Prospects for the second half of the year
It is still extremely difficult to make a forecast for the entire year. Apart from the current uncertainties with respect to future economic developments, the short-term nature of Zehnder Group's operations makes a reliable estimate of its business development all the harder. In the past the Group's sales in the second half of the year tended to be higher than in the first half. Whether this pattern will be repeated in 2009 and how far this seasonal effect will balance out recession-related declining sales is impossible to predict at the present time. Management assumes that there will be a stronger drop in sales in the second half of the year.

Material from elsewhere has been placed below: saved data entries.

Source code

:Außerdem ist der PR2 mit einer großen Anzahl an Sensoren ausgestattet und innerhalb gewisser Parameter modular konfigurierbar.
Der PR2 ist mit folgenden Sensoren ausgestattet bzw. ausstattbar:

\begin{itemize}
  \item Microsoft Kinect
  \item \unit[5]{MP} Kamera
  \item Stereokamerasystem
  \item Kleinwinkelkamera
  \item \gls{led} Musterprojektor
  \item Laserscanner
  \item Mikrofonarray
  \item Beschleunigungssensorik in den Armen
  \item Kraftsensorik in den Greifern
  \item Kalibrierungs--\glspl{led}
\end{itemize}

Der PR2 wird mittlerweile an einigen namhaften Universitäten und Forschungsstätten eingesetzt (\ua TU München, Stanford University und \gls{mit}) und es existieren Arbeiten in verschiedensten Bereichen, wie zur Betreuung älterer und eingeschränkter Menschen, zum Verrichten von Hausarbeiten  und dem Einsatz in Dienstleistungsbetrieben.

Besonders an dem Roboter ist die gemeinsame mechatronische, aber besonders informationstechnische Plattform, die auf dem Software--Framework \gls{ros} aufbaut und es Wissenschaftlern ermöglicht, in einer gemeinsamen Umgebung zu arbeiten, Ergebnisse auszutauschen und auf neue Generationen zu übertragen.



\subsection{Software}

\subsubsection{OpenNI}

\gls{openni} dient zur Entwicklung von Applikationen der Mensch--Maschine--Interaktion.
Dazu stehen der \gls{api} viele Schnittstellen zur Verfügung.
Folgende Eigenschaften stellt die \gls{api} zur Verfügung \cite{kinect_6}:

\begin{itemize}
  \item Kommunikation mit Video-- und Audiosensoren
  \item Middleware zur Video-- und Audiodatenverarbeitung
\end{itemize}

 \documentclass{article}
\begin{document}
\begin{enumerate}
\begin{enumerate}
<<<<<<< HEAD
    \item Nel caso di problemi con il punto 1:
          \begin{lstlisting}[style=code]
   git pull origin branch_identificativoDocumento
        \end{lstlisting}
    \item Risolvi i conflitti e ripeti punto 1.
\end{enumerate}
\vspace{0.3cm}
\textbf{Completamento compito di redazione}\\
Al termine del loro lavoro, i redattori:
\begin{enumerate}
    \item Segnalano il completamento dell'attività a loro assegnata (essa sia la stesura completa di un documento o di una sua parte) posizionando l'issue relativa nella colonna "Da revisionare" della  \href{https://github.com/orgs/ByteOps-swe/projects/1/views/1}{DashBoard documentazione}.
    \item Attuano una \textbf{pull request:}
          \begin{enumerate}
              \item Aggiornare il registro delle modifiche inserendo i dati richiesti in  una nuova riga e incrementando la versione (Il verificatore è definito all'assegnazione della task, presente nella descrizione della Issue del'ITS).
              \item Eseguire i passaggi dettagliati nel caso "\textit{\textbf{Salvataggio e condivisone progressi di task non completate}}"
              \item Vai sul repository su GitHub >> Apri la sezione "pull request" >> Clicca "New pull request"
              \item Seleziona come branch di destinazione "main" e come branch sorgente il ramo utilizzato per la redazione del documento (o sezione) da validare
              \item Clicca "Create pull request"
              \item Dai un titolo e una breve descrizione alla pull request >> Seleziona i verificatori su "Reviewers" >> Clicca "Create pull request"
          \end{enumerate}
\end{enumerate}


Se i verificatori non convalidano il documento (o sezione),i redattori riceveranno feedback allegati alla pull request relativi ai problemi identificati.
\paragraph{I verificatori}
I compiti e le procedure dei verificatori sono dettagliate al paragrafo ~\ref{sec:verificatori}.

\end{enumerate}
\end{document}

The various strategic and operational measures, some of which were already implemented in 2008, are already showing results, which is clearly reflected in the figures for the first half of the year. Given the late-cyclical nature of Zehnder Group's operations, 2010 will be a very challenging year. Management does not expect further growth before 2011 at the earliest. However, management is convinced that with Zehnder's leading market position and its recent organizational and operational improvements as well as continuing stringent cost and liquidity control, the Group will come out of the present crisis stronger than ever.
Changes in major balance sheet items
Consolidated equity including minority interests increased from 31 December 2008 to 30 June 2009 by EUR 6.6 million to EUR 159.2 million and thus the capital ratio rose to 46%. Investments of just under EUR 13 million primarily focused on the acquisition of a new sales and administration facility in Beijing and on the completion of new production and development centres at the Group's headquarters in Gränichen, Switzerland and in Reinsdorf, Germany. The net debt rose by EUR 5.0 million to EUR 10.8 million, mainly as a result of the investments made and of a more than proportional decrease of trade accounts payable.
(1) This notice meets the requirements of Swiss GAAP FER 12.
(2) First consolidation of Greenwood (UK) as of 1 Mach 2008; divestment of two companies in France as at 30 June 2008.